Budi mengungkap banyak kasus kematian bayi bukan terjadi saat lahir, melainkan dalam beberapa hari pertama kehidupan. Ia menilai penyebab utamanya adalah infeksi yang terjadi di fasilitas pelayanan kesehatan.
“Jadi banyak sekali yang harus kita perbaiki di rumah sakit-rumah sakit daerah kita agar jangan sampai anak yang lahir itu kemudian kena infeks,” ujarnya.
Untuk ibu melahirkan, komplikasi seperti tekanan darah tinggi dan kelahiran prematur masih menjadi faktor dominan. Karena itu, Kemenkes menilai perawatan antenatal (ANC) harus diperkuat.
Budi menjelaskan pemeriksaan kehamilan telah ditingkatkan secara bertahap. Pada 2020, ibu hamil rata-rata hanya diperiksa empat kali tanpa USG. Tahun 2022, jumlah itu dinaikkan menjadi enam kali dengan minimal satu kali pemeriksaan USG.
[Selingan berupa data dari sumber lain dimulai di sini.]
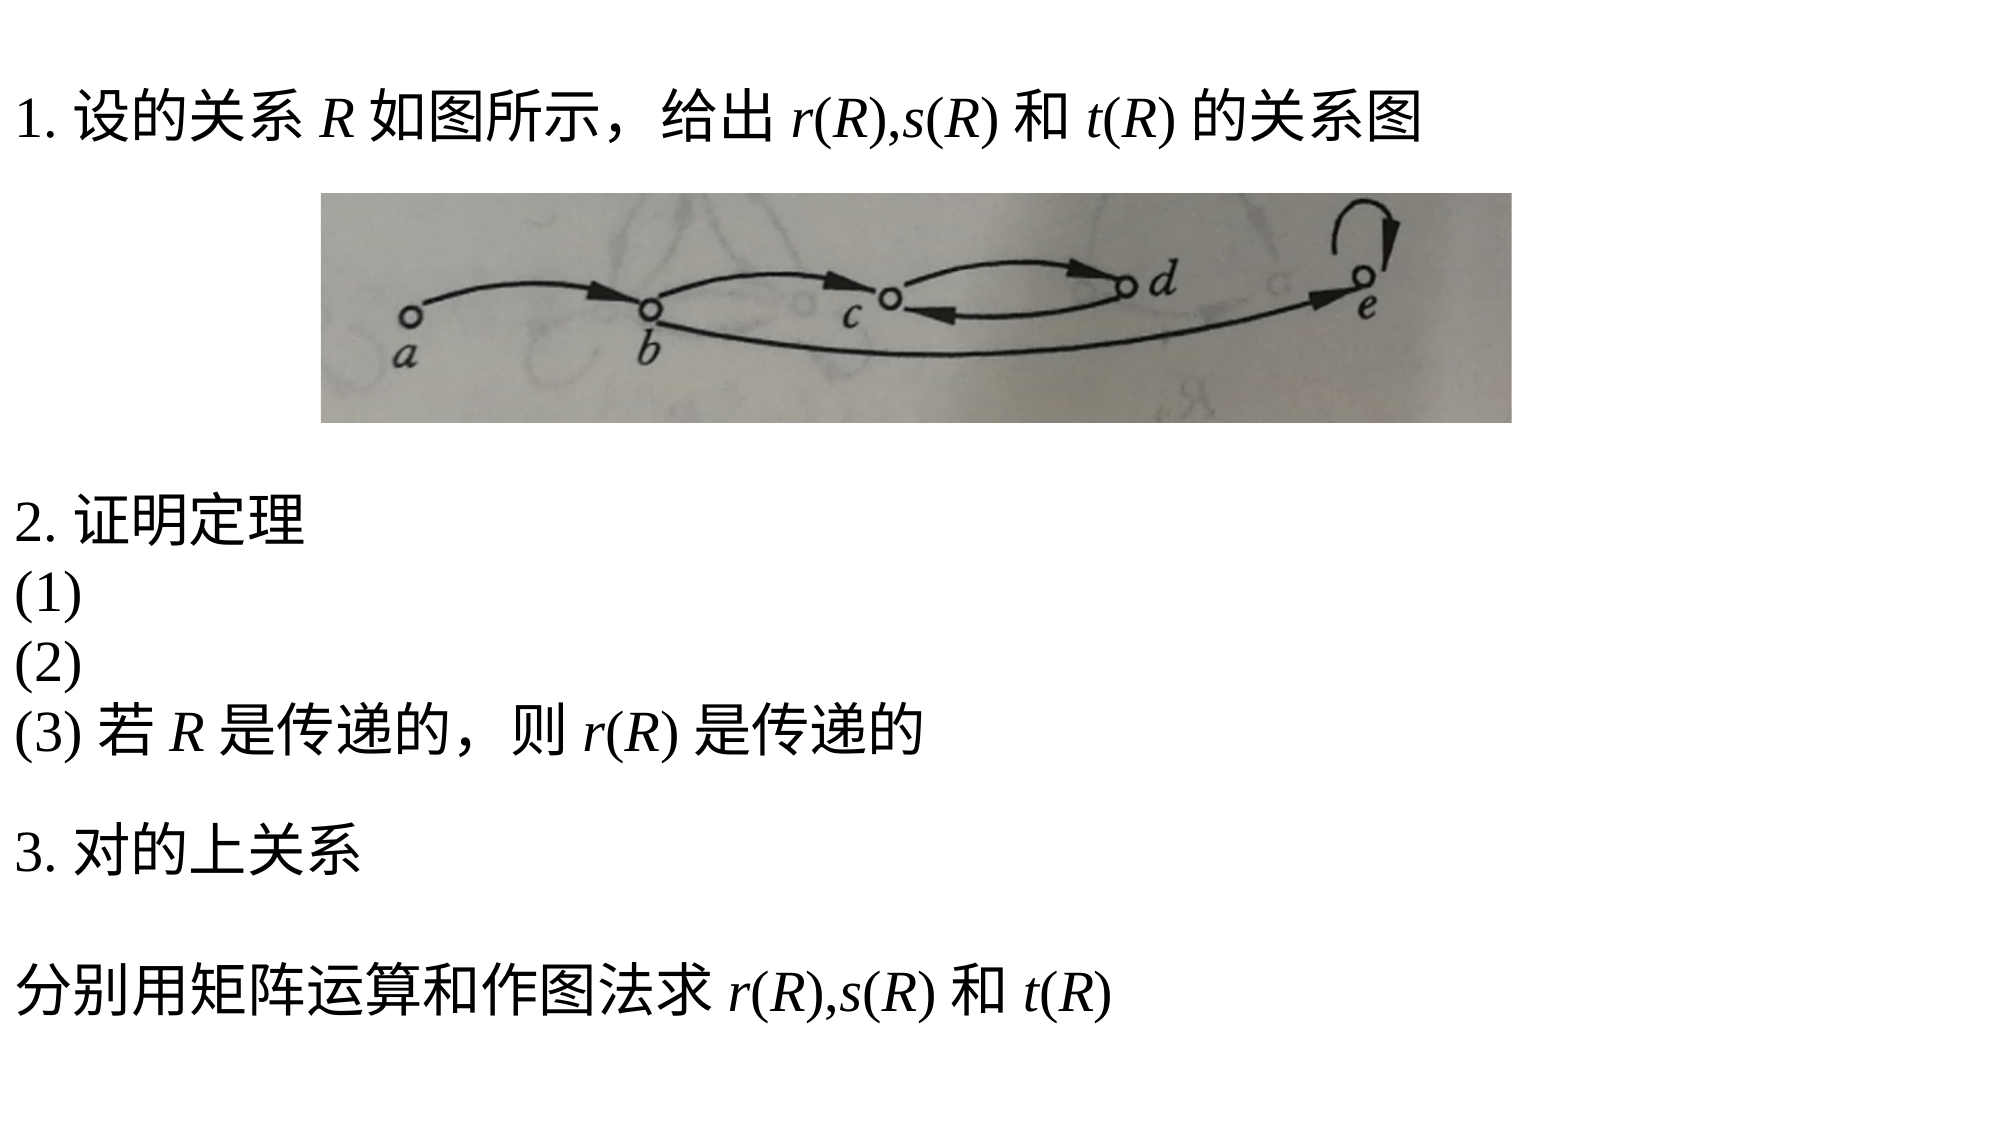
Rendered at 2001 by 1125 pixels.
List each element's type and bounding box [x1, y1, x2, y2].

picture [320, 0, 1512, 904]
“Nah rencana kita tahun depan, kita akan naikkan agar sesuai dengan standar WHO yang baru. Kita naikkan dari 6 menjadi 8 kali. Dan harus 2 kali USG,” ucapnya.
Dengan pemeriksaan lebih intensif, komplikasi kehamilan seperti posisi bayi sungsang, lilitan tali pusar, hingga plasenta rendah bisa dideteksi lebih dini. Budi menyebut perawatan juga dapat langsung diarahkan ke fasilitas kesehatan yang sesuai tingkat risikonya.
“Sehingga pada saat melahirkan, kita sudah tahu yang ini boleh di Puskesmas, yang ini boleh di Rumah Sakit Tipe D misalnya, yang ini boleh di Rumah Sakit Tipe C, yang ini harus Rumah Sakit Tipe B. Karena kondisinya sudah langsung ketahuan,” jelasnya.
Budi menegaskan model ini akan memotong rujukan berjenjang yang selama ini memperlambat penanganan kasus risiko tinggi.
Ia turut berharap peningkatan standar pemeriksaan kehamilan dapat menekan angka kematian ibu dan anak, sekaligus mendekatkan Indonesia pada level negara-negara ASEAN dengan sistem kesehatan yang lebih baik.
“Jadi tidak ada lagi proses referensi berjenjang seperti ini, gitu. Kita langsung taruh Rumah Sakit Tipe C. (Jika mereka) juga enggak akan bisa (tangani) karena memang terlalu sulit kasus melahirkannya, langsung kami kirim ke Rumah Sakit Tipe B,” paparnya.